__TEXTO EXTRAÍDO__:
Pero también aquí los «socialistas» y los sindicatos ordenan parar la lucha para «no colocar a las masas inermes bajo las ametralladoras del enemigo», cuando es precisamente la desorientación y división que genera en el proletariado esta «marcha atrás», lo que abre las puertas a una terrible represión que derrotó la «Gran Huelga». Por su parte, el gobierno de la «pacifista» Suiza militarizó a los ferroviarios, organizó una guardia contrarrevolucionaria, allanó sin ningún escrúpulo locales obreros deteniendo a centenares de trabajadores, e instauró la pena de muerte contra los «subversivos».
En Austria, el 12 de noviembre se proclama la República. Cuando fueron a izar la bandera nacional rojiblanca, grupos de manifestantes arrancaron la franja blanca. Subidos a los hombros de la estatua de Palas Atenea en el centro de Viena, ante una asamblea de decenas de miles de trabajadores, los distintos oradores llaman a pasar directamente a la dictadura del proletariado. Pero los «socialistas», que han sido llamados al gobierno porque son los únicos que tienen una influencia en las masas obreras, declaran: «El proletariado ya tiene el poder. El partido obrero gobierna la república», y se dedican sistemáticamente a desvirtuar los órganos revolucionarios, transformando los Consejos obreros en Consejos de producción, y los Consejos de soldados en Comités del ejército (infiltrados masivamente por oficiales). Esta contraofensiva burguesa no sólo paralizará al proletariado austriaco, sino que servirá de guión de la contrarrevolución a la burguesía alemana.
En Alemania, el armisticio y la proclamación de la república generaron una ingenua sensación de «triunfo» que el proletariado pagó muy cara. Mientras que los trabajadores no conseguían unificar los diferentes focos de lucha y vacilaban en lanzarse a la destrucción del Estado[5], la contrarrevolución se organizaba coordinando sindicatos, partido «socialista» y Alto Mando militar. A partir de diciembre la burguesía pasará a la ofensiva provocando continuamente al proletariado de Berlín, para hacerle luchar aislado del resto de los trabajadores alemanes. El 4 de Enero de 1919, el gobierno destituye al prefecto de policía Eichhorn, desafiando la opinión de los trabajadores. El 6 de enero, medio millón de proletarios berlineses se lanza a la calle. Al día siguiente el «socialista» Noske, al mando de los Cuerpos francos (oficiales y suboficiales desmovilizados, pagados por el gobierno) aplasta a los obreros de Berlín. Días más tarde son asesinados Rosa Luxemburgo y Karl Liebknecht.
Aunque los acontecimientos de Berlín alertan a los obreros de otras ciudades (sobre todo en Bremen donde se asaltan las sedes de los sindicatos y se reparte su caja entre los parados), el Gobierno consigue fragmentar esta respuesta, de manera que podrá concentrarse primero contra Bremen, luego contra los obreros de Renania y el Rhur, para volver de nuevo en marzo contra los rescoldos revolucionarios de Berlín en la llamada «Semana sangrienta» (1200 obreros asesinados). Caerán después los trabajadores de Mansfeld y Leipzig y la República de los Consejos de Magdeburgo...

__ENTRADAS DE DATOS__:
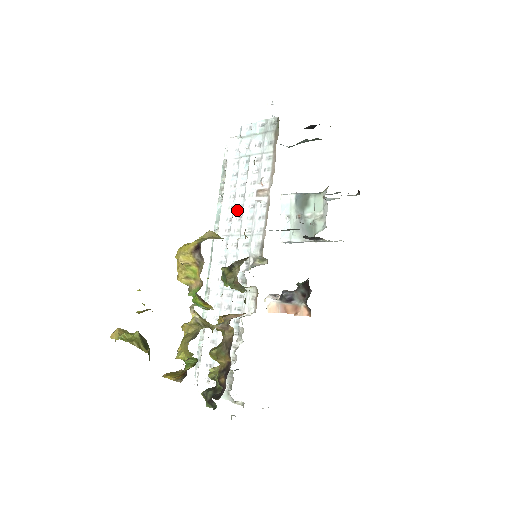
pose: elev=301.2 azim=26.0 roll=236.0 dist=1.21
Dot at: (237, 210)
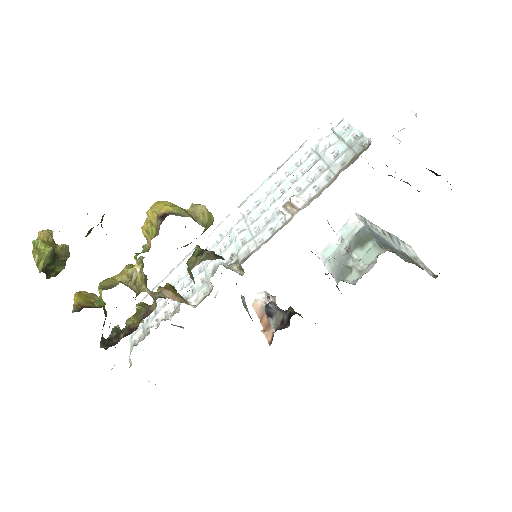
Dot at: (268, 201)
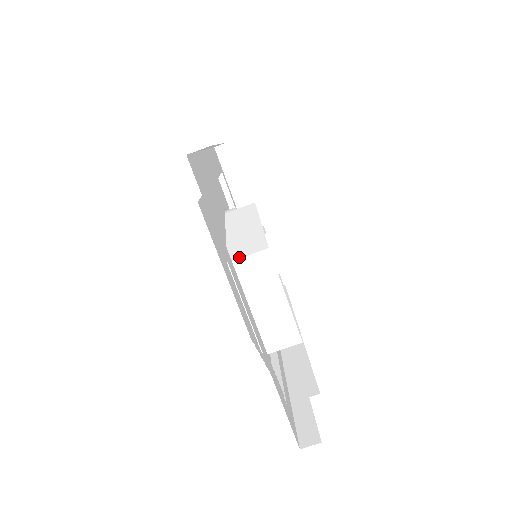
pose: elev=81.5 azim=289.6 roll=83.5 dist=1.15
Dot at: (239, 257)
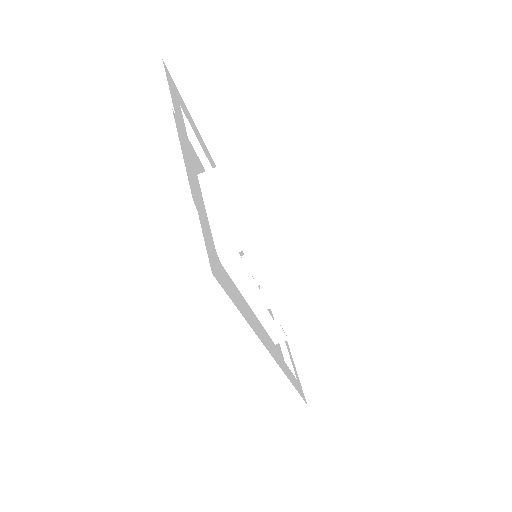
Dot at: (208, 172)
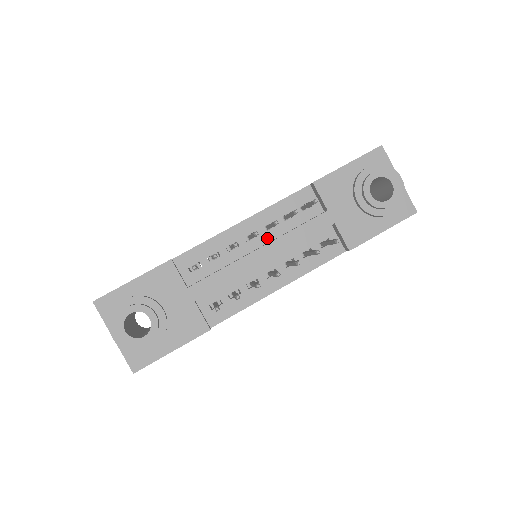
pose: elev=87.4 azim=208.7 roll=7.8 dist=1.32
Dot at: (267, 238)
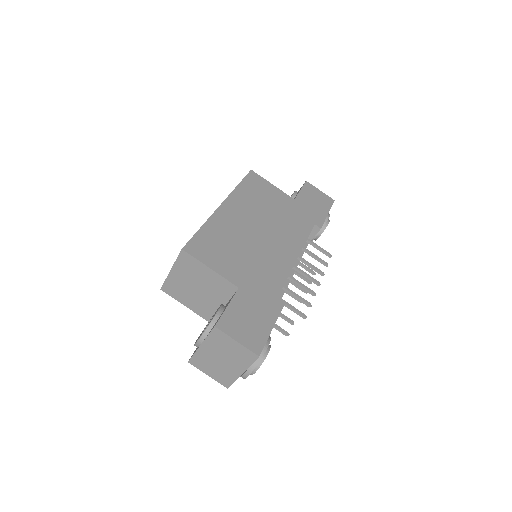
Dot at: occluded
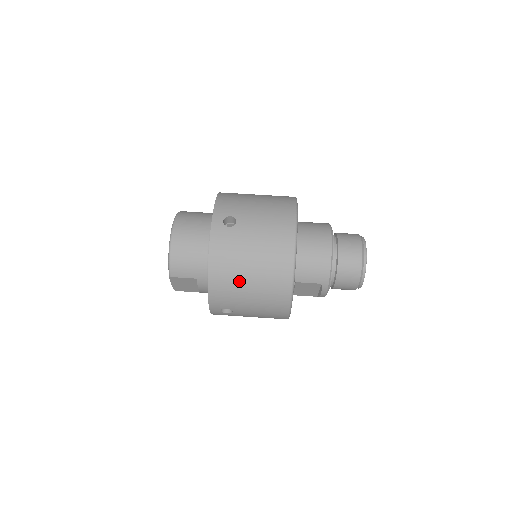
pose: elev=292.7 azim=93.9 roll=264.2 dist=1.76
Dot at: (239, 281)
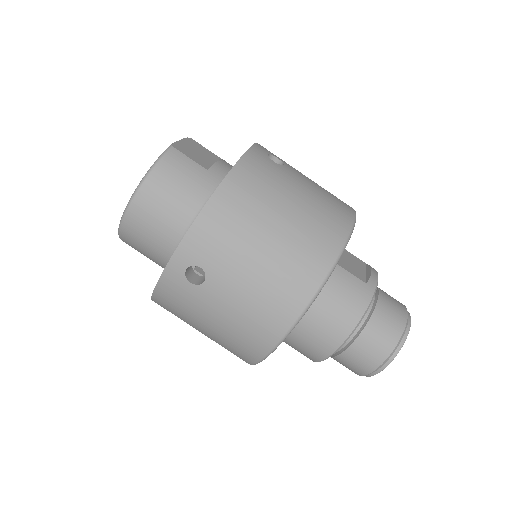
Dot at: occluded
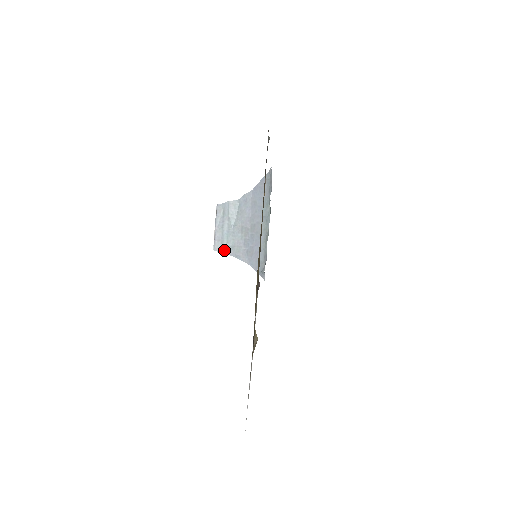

==

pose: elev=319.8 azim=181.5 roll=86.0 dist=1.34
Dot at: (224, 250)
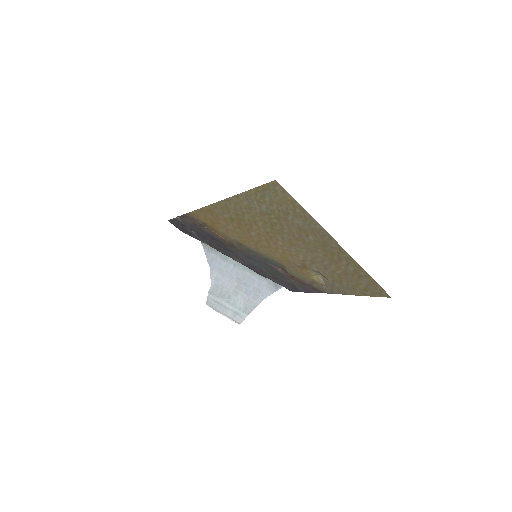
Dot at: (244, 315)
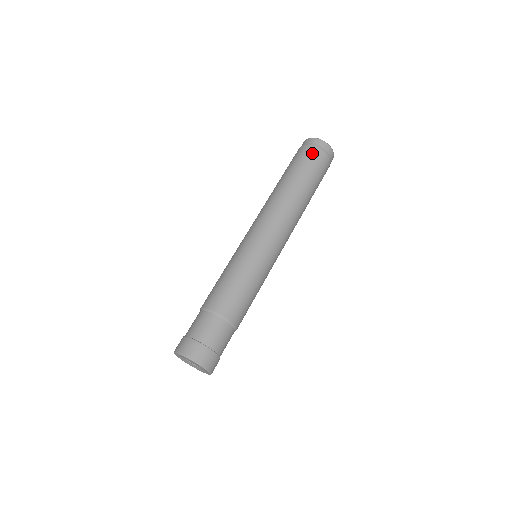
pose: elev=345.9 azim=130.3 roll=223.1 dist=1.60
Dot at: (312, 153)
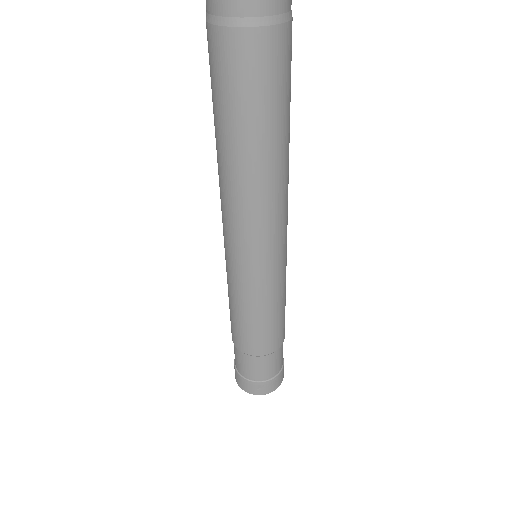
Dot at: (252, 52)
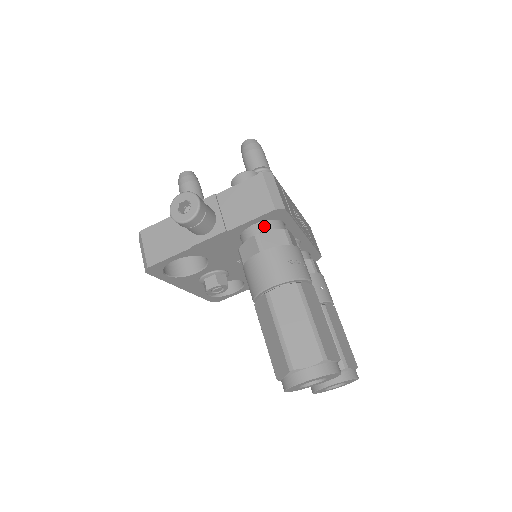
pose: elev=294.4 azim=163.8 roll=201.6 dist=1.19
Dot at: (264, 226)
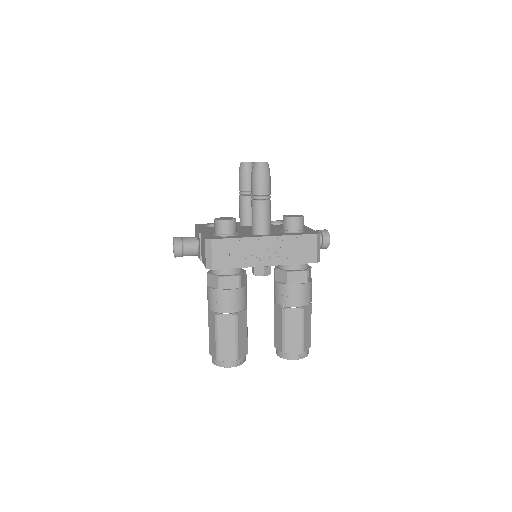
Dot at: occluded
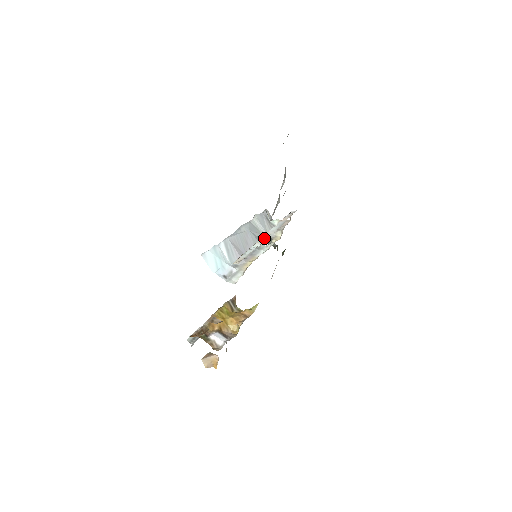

...

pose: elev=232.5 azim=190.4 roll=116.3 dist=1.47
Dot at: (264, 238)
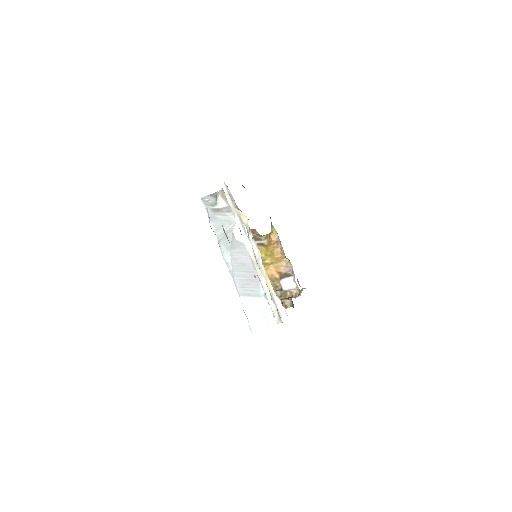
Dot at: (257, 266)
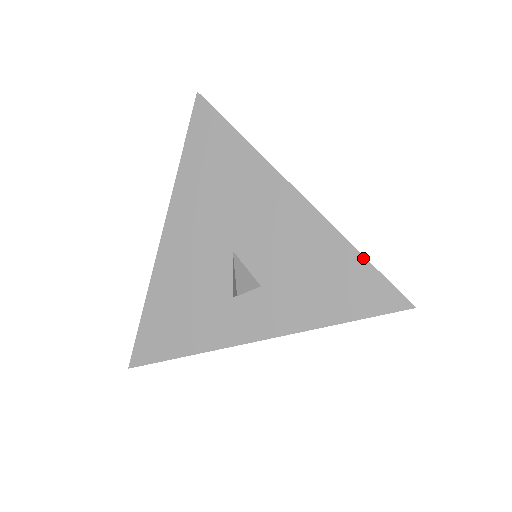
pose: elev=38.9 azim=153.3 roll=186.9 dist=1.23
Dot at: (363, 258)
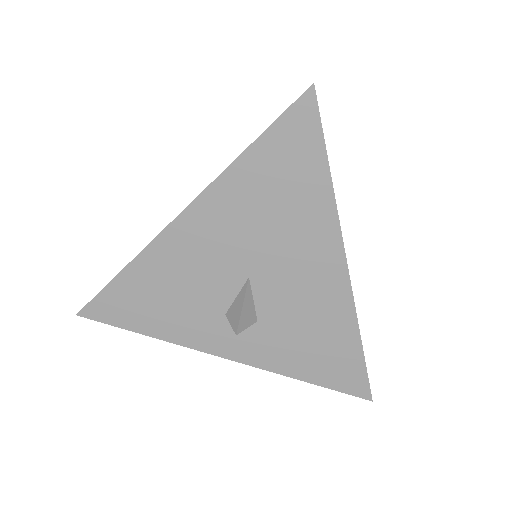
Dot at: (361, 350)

__REQUISITOS DEL EJERCICIO__:
1/ Duplica del texto extraído todo lo que va desde "Aunque los acontecimientos" hasta "Consejos de Magdeburgo...".
2/ Enumera todos los países que menciona el texto extraído.
3/ Traduce al inglés esta oración del texto extraído: «El 6 de enero, medio millón de proletarios berlineses se lanza a la calle.»

__LAS RESPUESTAS__:
1/
Aunque los acontecimientos de Berlín alertan a los obreros de otras ciudades (sobre todo en Bremen donde se asaltan las sedes de los sindicatos y se reparte su caja entre los parados), el Gobierno consigue fragmentar esta respuesta, de manera que podrá concentrarse primero contra Bremen, luego contra los obreros de Renania y el Rhur, para volver de nuevo en marzo contra los rescoldos revolucionarios de Berlín en la llamada «Semana sangrienta» (1200 obreros asesinados). Caerán después los trabajadores de Mansfeld y Leipzig y la República de los Consejos de Magdeburgo...

2/ Suiza, Austria y Alemania.

3/ On January 6, half a million Berlin proletarians take to the streets.